■ **Work request**: Exactly the lines below from the one with "Table 4. Application" up to and including the one with "Figure 21. Testing" make up the answer, with nothing else added.

^^^^

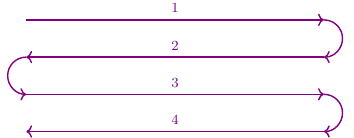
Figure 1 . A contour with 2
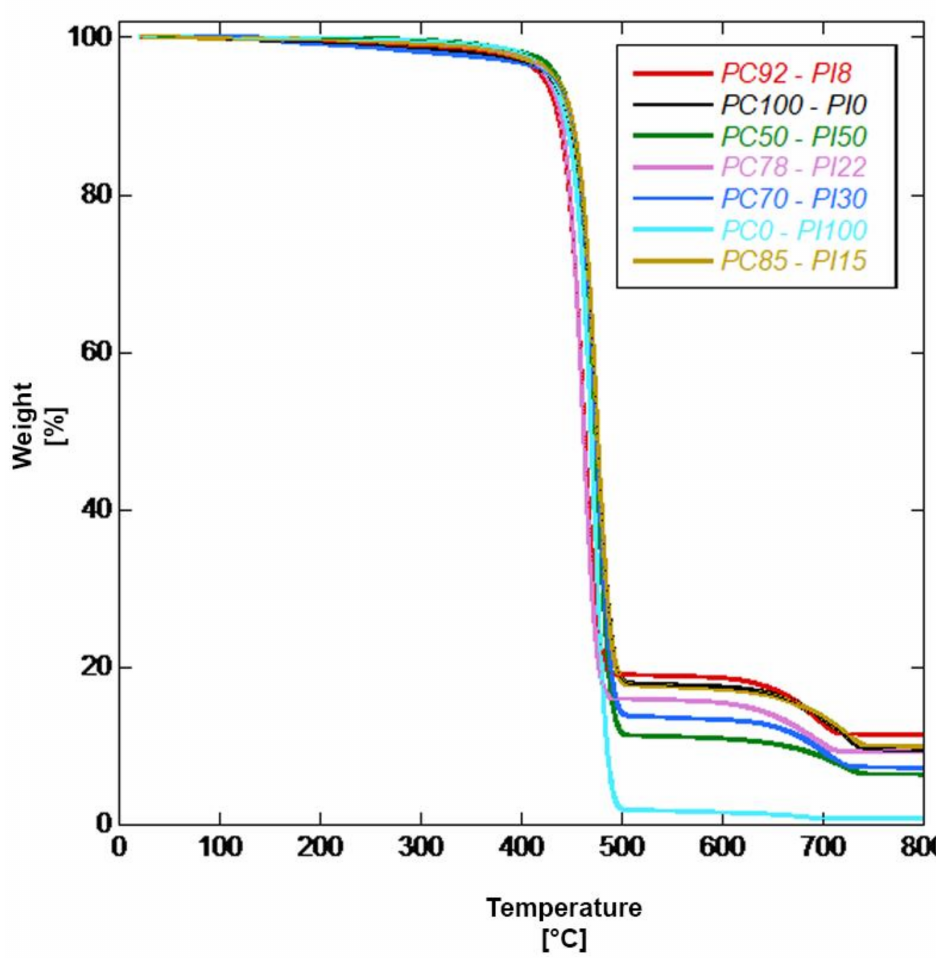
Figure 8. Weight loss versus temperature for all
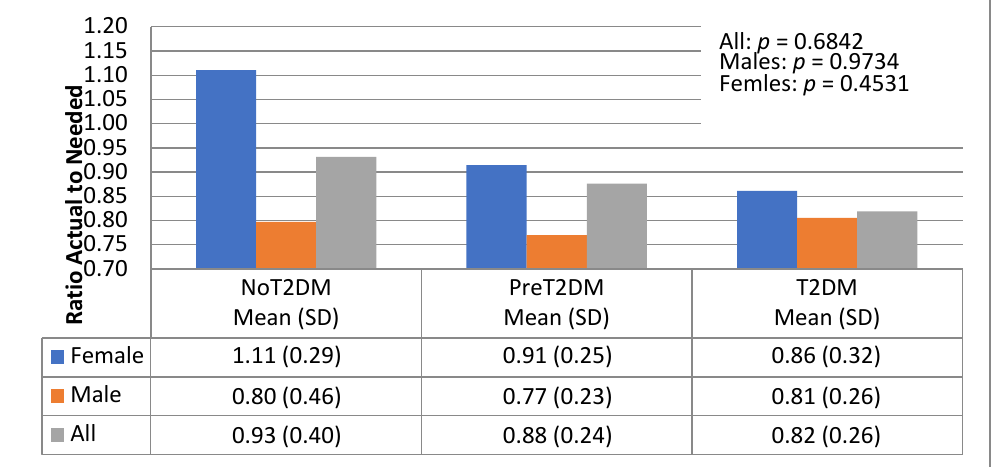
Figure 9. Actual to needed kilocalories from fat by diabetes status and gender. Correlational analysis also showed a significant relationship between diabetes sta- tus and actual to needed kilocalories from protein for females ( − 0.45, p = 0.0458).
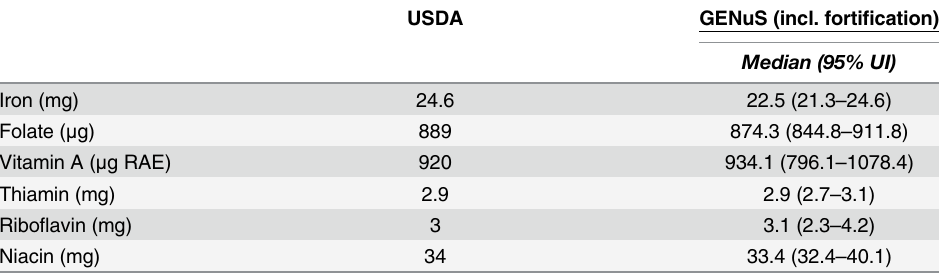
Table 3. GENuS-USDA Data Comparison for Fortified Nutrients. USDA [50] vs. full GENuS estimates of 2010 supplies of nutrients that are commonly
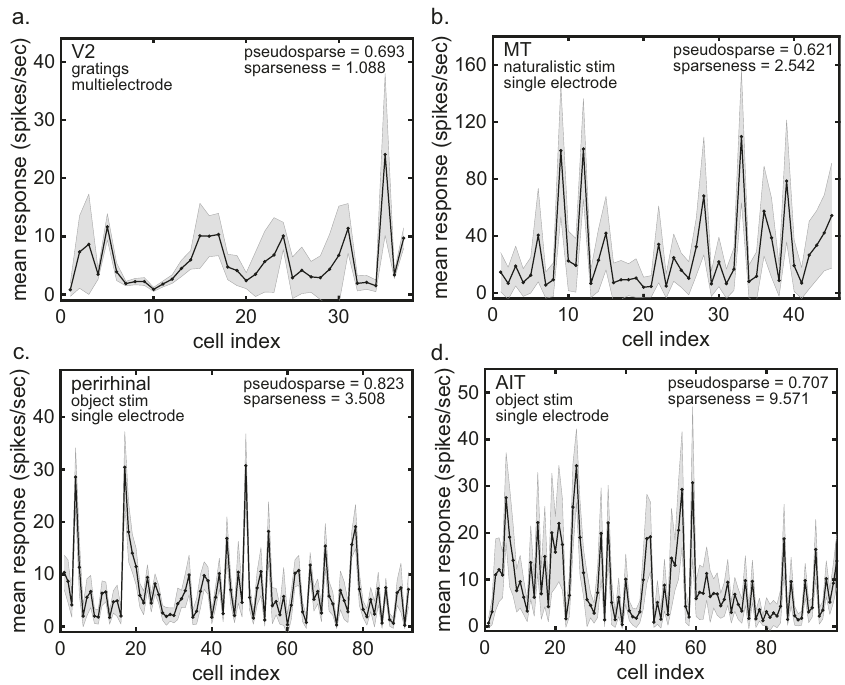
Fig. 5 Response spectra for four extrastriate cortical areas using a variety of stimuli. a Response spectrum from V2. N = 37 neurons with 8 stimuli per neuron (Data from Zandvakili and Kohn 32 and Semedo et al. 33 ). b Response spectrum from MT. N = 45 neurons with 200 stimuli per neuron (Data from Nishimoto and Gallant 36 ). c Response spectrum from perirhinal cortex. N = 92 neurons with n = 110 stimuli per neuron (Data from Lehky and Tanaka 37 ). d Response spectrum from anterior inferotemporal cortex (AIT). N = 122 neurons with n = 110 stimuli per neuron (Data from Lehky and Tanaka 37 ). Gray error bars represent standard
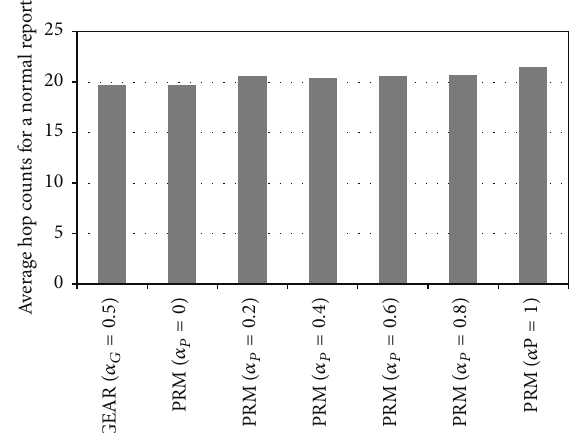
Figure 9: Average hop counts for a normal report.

^^^^

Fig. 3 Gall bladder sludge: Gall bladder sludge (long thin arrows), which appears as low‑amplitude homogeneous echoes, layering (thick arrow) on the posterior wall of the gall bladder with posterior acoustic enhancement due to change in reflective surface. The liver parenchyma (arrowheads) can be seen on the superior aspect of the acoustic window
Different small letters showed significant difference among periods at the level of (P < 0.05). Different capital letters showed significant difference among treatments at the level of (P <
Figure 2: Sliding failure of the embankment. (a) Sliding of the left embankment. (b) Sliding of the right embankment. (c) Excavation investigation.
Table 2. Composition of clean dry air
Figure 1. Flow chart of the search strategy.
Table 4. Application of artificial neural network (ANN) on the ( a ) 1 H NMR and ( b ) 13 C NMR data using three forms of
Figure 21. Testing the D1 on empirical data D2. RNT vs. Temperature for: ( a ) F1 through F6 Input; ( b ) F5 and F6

^^^^

■ **Exercise solution**:
Table 4. Application of artificial neural network (ANN) on the ( a ) 1 H NMR and ( b ) 13 C NMR data using three forms of
Figure 21. Testing the D1 on empirical data D2. RNT vs. Temperature for: ( a ) F1 through F6 Input; ( b ) F5 and F6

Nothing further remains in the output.